### [TAREAS A REALIZAR]
• a. En el texto sobre la inflación y la dirigencia sindical, ¿de qué período se heredó el sistema tributario que la política mantiene intacto?
• b. Prolonga el texto sobre la inflación y la dirigencia sindical a partir de su última oración.
---------- BLOQUE DE TEXTO ----------
Por un lado, quedaron expuestos los límites impuestos a la inclusión social por la persistencia de una inflación cuya causa principal es una estructura de poder basada en la concentración económica en los puntos neurálgicos de la economía. A esto se suman las limitaciones de una política que no consigue doblegar a la inflación y mantiene intacto un sistema tributario heredado de la dictadura militar. Este sistema no grava o grava mínimamente a poderosos intereses económicos, pero impone a los asalariados un mínimo no imponible que, al no ser reevaluado, castiga a un número creciente de trabajadores. Al mismo tiempo que esto ocurre, los sectores económicos más poderosos transfieren el costo de sus impuestos al resto de la sociedad a través del control que ejercen sobre la formación de los precios.
Por el otro lado, la operación de pinzas también puso en evidencia los límites que impone a la legitimidad institucional la existencia de una dirigencia sindical que, desde hace décadas, se reproduce en los cargos sin posibilidad de control o cuestionamiento interno, una dirigencia que en muchos casos está vinculada al manejo discrecional y turbio de los subsidios del Estado y del dinero de sus afiliados. Paradójicamente, ciertos grupos políticos y sindicales progresistas se han sumado a la convocatoria de Moyano. Esta alianza de intereses segmentados y hasta hace muy poco antagónicos evidencia la confusión del laberinto político, confusión que resulta de fogonear una lucha sectorial ignorando la estructura de poder actual y la índole del conflicto que constituye el eje alrededor del cual giran nuestras turbulencias políticas.
---------- DATOS EN BRUTO ----------
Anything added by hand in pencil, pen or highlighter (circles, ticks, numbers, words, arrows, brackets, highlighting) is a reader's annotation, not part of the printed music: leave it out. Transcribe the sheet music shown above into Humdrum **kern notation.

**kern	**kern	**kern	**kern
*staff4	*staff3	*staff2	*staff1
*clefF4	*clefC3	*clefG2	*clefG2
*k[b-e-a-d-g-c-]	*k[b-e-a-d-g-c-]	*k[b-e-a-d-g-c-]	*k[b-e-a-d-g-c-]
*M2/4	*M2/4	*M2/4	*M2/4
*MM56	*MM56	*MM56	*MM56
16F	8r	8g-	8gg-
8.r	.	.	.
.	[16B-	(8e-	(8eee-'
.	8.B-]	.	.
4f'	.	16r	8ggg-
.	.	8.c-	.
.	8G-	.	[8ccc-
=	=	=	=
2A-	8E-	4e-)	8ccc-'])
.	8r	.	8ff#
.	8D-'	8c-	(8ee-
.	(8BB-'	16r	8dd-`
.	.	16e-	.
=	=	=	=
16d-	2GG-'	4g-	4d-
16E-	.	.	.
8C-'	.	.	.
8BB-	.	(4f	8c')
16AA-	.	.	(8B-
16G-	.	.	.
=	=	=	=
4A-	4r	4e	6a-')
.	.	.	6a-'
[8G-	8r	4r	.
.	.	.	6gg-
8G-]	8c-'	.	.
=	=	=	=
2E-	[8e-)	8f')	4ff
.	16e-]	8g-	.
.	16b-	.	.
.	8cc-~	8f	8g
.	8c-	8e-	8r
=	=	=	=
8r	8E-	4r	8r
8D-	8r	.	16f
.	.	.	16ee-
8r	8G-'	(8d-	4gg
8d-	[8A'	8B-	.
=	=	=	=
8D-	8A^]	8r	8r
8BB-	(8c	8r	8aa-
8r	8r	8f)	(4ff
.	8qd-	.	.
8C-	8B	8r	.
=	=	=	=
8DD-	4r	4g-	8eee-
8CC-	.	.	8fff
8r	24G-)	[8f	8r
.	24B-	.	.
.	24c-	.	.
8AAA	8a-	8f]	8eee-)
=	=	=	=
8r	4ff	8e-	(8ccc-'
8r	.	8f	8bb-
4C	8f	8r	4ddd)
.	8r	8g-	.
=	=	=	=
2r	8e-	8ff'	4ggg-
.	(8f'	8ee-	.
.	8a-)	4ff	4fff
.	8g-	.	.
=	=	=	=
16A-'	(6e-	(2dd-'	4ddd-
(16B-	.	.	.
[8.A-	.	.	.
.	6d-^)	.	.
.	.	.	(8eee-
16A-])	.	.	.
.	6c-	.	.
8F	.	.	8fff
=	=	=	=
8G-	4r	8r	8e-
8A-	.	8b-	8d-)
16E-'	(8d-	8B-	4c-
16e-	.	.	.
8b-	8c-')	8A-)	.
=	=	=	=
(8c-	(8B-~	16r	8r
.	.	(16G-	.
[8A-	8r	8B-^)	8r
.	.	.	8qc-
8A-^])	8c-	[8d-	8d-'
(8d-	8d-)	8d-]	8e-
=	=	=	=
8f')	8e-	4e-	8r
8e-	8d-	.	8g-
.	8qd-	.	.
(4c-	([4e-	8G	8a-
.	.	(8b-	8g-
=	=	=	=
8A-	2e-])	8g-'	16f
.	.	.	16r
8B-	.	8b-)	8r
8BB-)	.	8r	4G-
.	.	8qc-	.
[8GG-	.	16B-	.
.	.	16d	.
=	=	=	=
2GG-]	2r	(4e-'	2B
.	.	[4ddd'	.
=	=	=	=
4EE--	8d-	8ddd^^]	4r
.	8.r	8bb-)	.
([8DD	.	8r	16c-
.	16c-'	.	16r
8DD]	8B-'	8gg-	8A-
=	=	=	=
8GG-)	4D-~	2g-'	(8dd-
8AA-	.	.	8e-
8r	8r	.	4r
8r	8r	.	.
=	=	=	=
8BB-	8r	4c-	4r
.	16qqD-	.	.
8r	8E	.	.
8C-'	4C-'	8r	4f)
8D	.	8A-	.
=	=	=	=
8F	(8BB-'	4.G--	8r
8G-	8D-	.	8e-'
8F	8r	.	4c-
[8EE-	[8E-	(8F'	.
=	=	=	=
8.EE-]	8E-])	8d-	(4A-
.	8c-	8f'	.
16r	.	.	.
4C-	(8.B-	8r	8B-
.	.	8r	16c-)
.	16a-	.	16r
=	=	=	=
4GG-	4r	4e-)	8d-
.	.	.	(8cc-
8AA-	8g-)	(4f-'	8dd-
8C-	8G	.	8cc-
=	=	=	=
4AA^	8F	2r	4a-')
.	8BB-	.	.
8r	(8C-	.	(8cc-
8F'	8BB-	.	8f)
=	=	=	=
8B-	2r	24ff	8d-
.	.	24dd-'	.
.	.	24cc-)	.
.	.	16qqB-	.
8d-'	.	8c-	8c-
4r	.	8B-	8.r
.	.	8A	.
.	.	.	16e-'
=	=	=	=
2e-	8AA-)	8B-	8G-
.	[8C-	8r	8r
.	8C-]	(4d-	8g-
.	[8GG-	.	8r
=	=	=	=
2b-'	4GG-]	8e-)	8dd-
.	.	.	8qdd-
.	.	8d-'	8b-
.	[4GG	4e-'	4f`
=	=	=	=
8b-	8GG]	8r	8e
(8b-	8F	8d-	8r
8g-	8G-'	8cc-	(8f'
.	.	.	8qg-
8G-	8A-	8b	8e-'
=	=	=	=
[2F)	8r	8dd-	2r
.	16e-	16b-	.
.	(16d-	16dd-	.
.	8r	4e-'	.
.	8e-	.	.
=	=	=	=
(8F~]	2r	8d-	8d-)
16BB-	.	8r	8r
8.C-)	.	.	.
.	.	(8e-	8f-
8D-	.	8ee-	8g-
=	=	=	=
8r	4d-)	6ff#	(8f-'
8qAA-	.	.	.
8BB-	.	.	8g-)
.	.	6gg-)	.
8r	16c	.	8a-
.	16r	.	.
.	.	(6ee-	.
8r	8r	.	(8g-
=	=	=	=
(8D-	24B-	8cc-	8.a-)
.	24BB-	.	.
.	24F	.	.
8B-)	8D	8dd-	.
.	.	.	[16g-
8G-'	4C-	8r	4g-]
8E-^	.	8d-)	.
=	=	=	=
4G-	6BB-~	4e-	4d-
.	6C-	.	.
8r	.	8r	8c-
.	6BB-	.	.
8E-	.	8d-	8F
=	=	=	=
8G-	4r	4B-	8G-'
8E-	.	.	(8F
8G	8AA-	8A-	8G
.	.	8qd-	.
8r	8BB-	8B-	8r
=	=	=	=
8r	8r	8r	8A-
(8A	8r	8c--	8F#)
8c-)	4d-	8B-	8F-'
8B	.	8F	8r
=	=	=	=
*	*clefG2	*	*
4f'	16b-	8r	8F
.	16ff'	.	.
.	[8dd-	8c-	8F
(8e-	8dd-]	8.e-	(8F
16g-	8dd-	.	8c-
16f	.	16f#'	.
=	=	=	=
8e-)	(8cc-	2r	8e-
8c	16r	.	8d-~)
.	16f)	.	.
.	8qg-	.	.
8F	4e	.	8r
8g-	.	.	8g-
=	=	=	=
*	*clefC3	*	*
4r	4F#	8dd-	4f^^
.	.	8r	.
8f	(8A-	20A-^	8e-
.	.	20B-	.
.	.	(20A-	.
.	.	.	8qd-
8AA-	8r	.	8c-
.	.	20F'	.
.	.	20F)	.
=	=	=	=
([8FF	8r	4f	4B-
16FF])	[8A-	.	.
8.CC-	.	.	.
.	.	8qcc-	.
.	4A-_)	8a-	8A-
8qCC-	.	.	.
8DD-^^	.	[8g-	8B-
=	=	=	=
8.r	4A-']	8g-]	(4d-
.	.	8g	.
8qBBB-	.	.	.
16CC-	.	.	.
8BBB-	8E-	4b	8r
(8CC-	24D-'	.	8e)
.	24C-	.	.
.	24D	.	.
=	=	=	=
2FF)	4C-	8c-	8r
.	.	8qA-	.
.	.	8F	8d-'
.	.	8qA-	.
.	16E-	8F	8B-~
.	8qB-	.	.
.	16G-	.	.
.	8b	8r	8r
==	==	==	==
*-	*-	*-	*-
----------
### [TUS RESPUESTAS]
• a. De la dictadura militar.

• b.
Más allá de las medidas coyunturales que el Gobierno pueda tomar para desarticular esta operación de pinzas, los acontecimientos que vivimos muestran que el camino que conduce a la inclusión social y a la legitimidad institucional pasa necesariamente por la transparencia de los actos de gobierno, la participación organizada de la ciudadanía en el control de los precios y la democratización de los sindicatos y partidos políticos.
* Socióloga, autora de La economía política argentina. Poder y clases sociales (1930-2006).